Buna göre; birleşen davacı ...’ın davaya konu olan 02.02.2010 tarihli satış sözleşmesinin tarafı olmadığı, bilakis aracın sahte evraklarla yeğeni olan ...’a satıldığını öğrendikten sonra, ikinci satış işleminin yapıldığı dava dışı İrfan Akın’dan satın aldığı, bu haliyle davalı noterin fiili ile birleşen davacının uğradığını iddia ettiği zarar arasındaki illiyet bağının kesildiği anlaşılmaktadır.
O halde mahkemece; zarar ile eylem arasında illiyet bağının kesildiği göz önünde bulundurularak, birleşen davanın da reddine karar verilmesi gerekirken yanılgılı değerlendirme ve yukarıdaki gerekçe ile davanın kabulü doğru görülmemiş, bozmayı gerektirmiştir.
Kabule göre de; davaya konu aracın birleşen davacı ... Turana satışına ilişkin sözleşme incelendiğinde; sözleşmede yazılı araç satış bedelinin 18.750 TL olduğu ve aksi ispt edilmediği halde, mahkemece; talep gibi 22.200 TL’nin davalılardan tahsiline karar verilmiş olması da doğru görülmemiştir.

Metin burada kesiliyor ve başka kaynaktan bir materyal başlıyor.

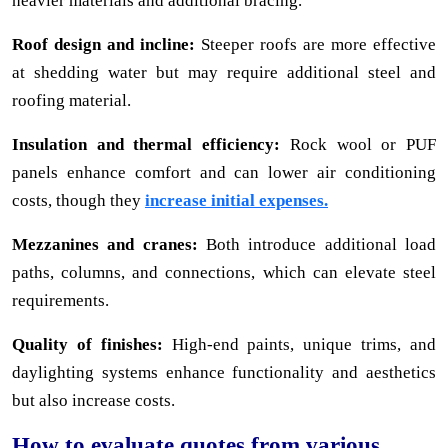
heavier materials and additional bracing.
Roof design and incline:
Steeper roofs are more effective
at shedding water but may require additional steel and
roofing material.
Insulation and thermal efficiency:
Rock wool or PUF
panels enhance comfort and can lower air conditioning
costs, though they
increase initial expenses.
Mezzanines and cranes:
Both introduce additional load
paths, columns, and connections, which can elevate steel
requirements.
Quality of finishes:
High-end paints, unique trims, and
daylighting systems enhance functionality and aesthetics
but also increase costs.
How to evaluate quotes from various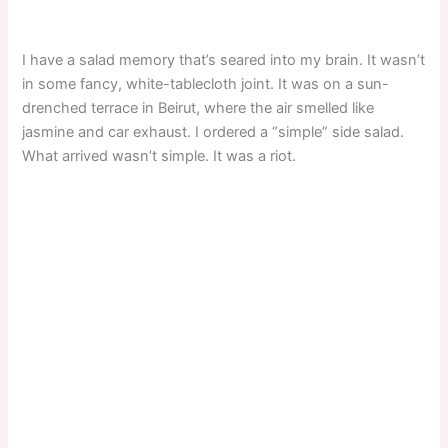
I have a salad memory that’s seared into my brain. It wasn’t
in some fancy, white-tablecloth joint. It was on a sun-
drenched terrace in Beirut, where the air smelled like
jasmine and car exhaust. I ordered a “simple” side salad.
What arrived wasn’t simple. It was a riot.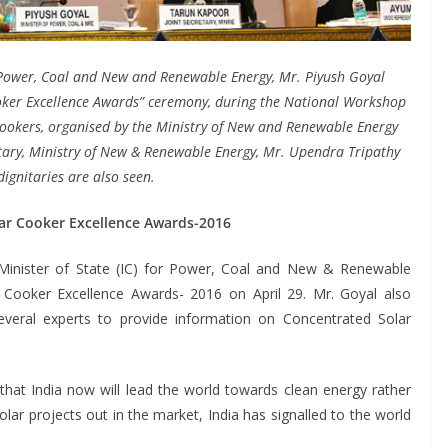
r Power, Coal and New and Renewable Energy, Mr. Piyush Goyal
oker Excellence Awards” ceremony, during the National Workshop
Cookers, organised by the Ministry of New and Renewable Energy
etary, Ministry of New & Renewable Energy, Mr. Upendra Tripathy
ignitaries are also seen.
ar Cooker Excellence Awards-2016
Minister of State (IC) for Power, Coal and New & Renewable
 Cooker Excellence Awards- 2016 on April 29. Mr. Goyal also
veral experts to provide information on Concentrated Solar
that India now will lead the world towards clean energy rather
lar projects out in the market, India has signalled to the world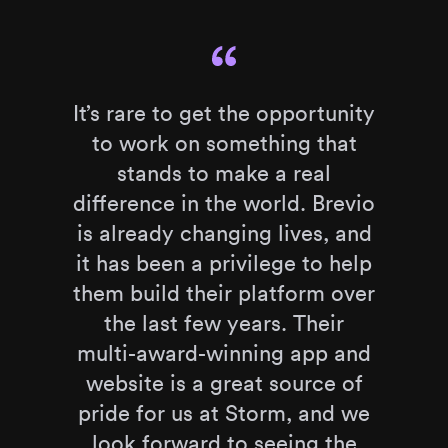
It’s rare to get the opportunity
to work on something that
stands to make a real
difference in the world. Brevio
is already changing lives, and
it has been a privilege to help
them build their platform over
the last few years. Their
multi-award-winning app and
website is a great source of
pride for us at Storm, and we
look forward to seeing the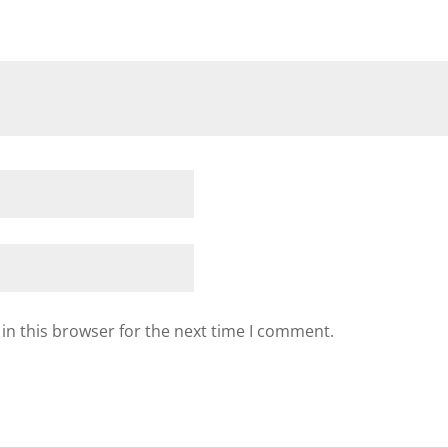
in this browser for the next time I comment.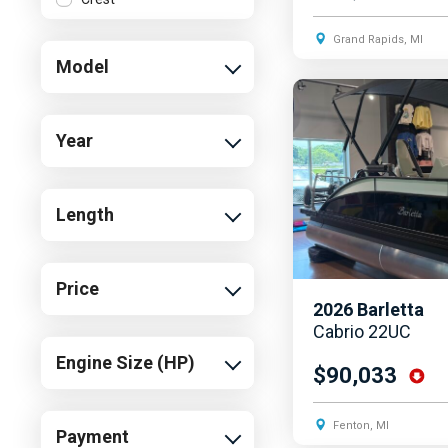
Cruisers Yachts
Grand Rapids, MI
Model
Harris
Malibu
MasterCraft
Year
Sea Ray
Southwind
Length
Starcraft
Sun Tracker
Price
Supra
2026
Barletta
Tidewater
Cabrio 22UC
Engine Size (HP)
Yamaha
$90,033
Fenton, MI
Payment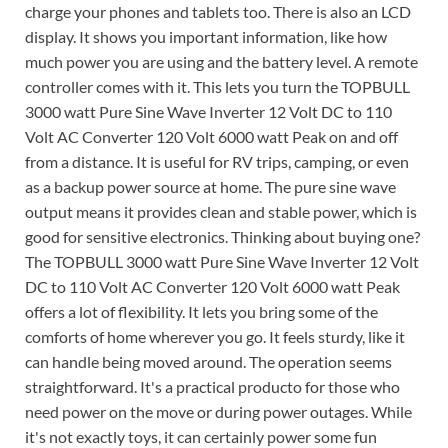
charge your phones and tablets too. There is also an LCD
display. It shows you important information, like how
much power you are using and the battery level. A remote
controller comes with it. This lets you turn the TOPBULL
3000 watt Pure Sine Wave Inverter 12 Volt DC to 110
Volt AC Converter 120 Volt 6000 watt Peak on and off
from a distance. It is useful for RV trips, camping, or even
as a backup power source at home. The pure sine wave
output means it provides clean and stable power, which is
good for sensitive electronics. Thinking about buying one?
The TOPBULL 3000 watt Pure Sine Wave Inverter 12 Volt
DC to 110 Volt AC Converter 120 Volt 6000 watt Peak
offers a lot of flexibility. It lets you bring some of the
comforts of home wherever you go. It feels sturdy, like it
can handle being moved around. The operation seems
straightforward. It's a practical producto for those who
need power on the move or during power outages. While
it's not exactly toys, it can certainly power some fun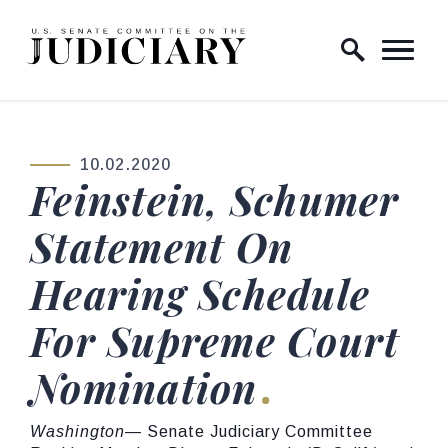
Skip to content
Home Logo Link
10.02.2020
PUBLISHED:
Feinstein, Schumer
Statement On
Hearing Schedule
For Supreme Court
Nomination
Washington
— Senate Judiciary Committee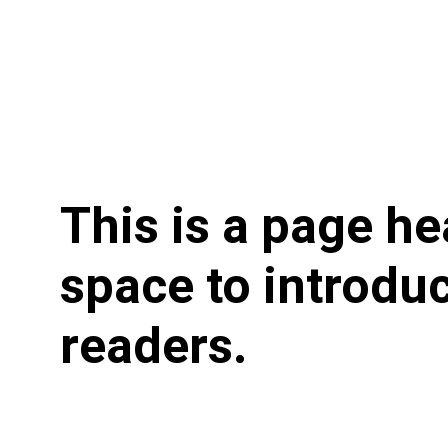
This is a page he
space to introduc
readers.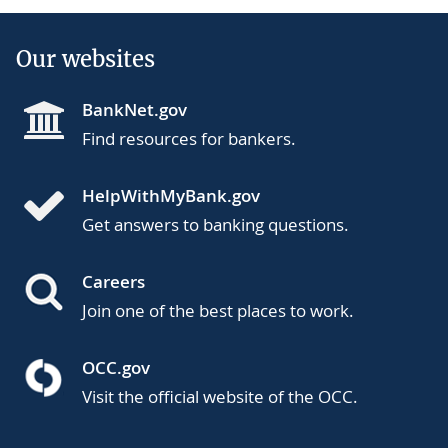
Our websites
BankNet.gov
Find resources for bankers.
HelpWithMyBank.gov
Get answers to banking questions.
Careers
Join one of the best places to work.
OCC.gov
Visit the official website of the OCC.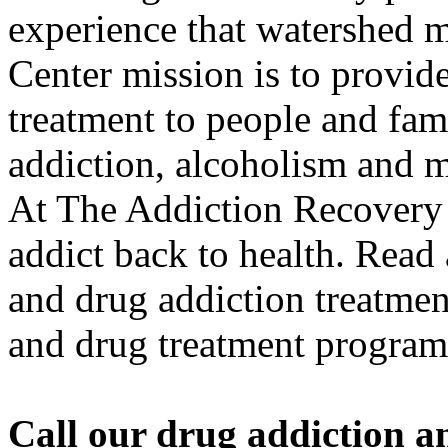
experience that watershed
Center mission is to provide
treatment to people and fami
addiction, alcoholism and me
At The Addiction Recovery 
addict back to health. Read
and drug addiction treatment
and drug treatment program
Call our drug addiction an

SONUÇ: Asıl davada; yukarıda birinci bentte açıklanan nedenlerle; dosyadaki yazılara, kararın dayandığı delillerle kanuni gerektirici sebeplere ve özellikle delillerin takdirinde bir isabetsizlik görülmemesine göre, yerinde bulunmayan bütün temyiz itirazlarının reddi ile usul ve kanuna uygun olan hükmün ONANMASINA, 29,20 TL bakiye temyiz harcının temyiz eden asıl davacıya yükletilmesine, 6100 sayılı HMK"nın Geçici Madde 3 atfıyla 1086 sayılı HUMK"nın 440. maddesi gereğince kararın tebliğinden itibaren 15 günlük süre içinde karar düzeltme yolu açık olmak üzere, Birleşen davada ise; yukarıda ikinci bentte açıklanan nedenlerle; hükmün HUMK.nun 428. maddesi gereğince temyiz eden davalılar yararına BOZULMASINA, peşin alınan temyiz harcının istek halinde temyiz edene iadesine, 6100 sayılı HMK"nun geçici madde 3 atfıyla 1086 sayılı HUMK"nın 440.maddesi gereğince kararın tebliğinden itibaren 15 günlük süre içerisinde karar düzeltme yolu açık olmak üzere, 04/03/2020 gününde oyçokluğuyla karar verildi.
KARŞI OY
Asıl Davacı ... , Davalılar ... Sigorta Anonim Şirketi ve ... aleyhine sahte evrakla araç devri nedeniyle; araç bedelinin, kasko bedelinin ve aracın kiralanamadığı süre nedeniyle mahrumiyet zararının tahsili için açtığı davada sair temyiz itirazlarının reddine;
Ancak aracın 2.2.2010 tarihinde sahte evrakla devrinden 26.03.2010 dava tarihine kadar geçen süre ile sınırlı olarak talep ettiği günlüğü 90 TL"den 42 gün karşılığı 3780 TL kar mahrumiyeti zararının incelenmesinde; ... plakalı davacıya ait aracın davacının sahibi olduğu...Rent a-car firmasınca kiralanarak kullanıldığı, davacının... Vergi Dairesinde 4860513933 numaralı vergi yükümlüsü olduğu, 2009 yılı tamamı ve 2010 yılı Ocak ila Mart ayları için gelir vergi beyannameleri verdiği, davacının iş yerinde olmadığı sırada işletme Sorumlusu olan ve tanık olarak dinlenilen ... tarafından 30.1.2010 tarihli, 400 TL bedelli kira sözleşmesi ile ... adına sahte sürücü belgesi veren asıl ismi ... olan ve nitelikli dolandırıcılık suçundan ... Ağır ceza mahkemesinin 2011/309-2014/265 sayılı kararıyla mahkum edilen kişiye aracın kiralandığı, bu hususun tanık ... beyanıyla da doğrulandığı, davalılar bakımından henüz illiyet bağı kesilmeden önce yukarıda sözü edilen deliller, hukuk ve ceza dosyası kapsamından sabit olmakla davacının 42 günlük talebi ile sınırlı olarak günlük araç kiralama bedeli için bilirkişi incelemesi yaptırılarak sonucuna göre karar verilmesi bakımından asıl davada verilen kararın da bozulması kanaati ile sayın çoğunluğun görüşüne iştirak edilmemiştir.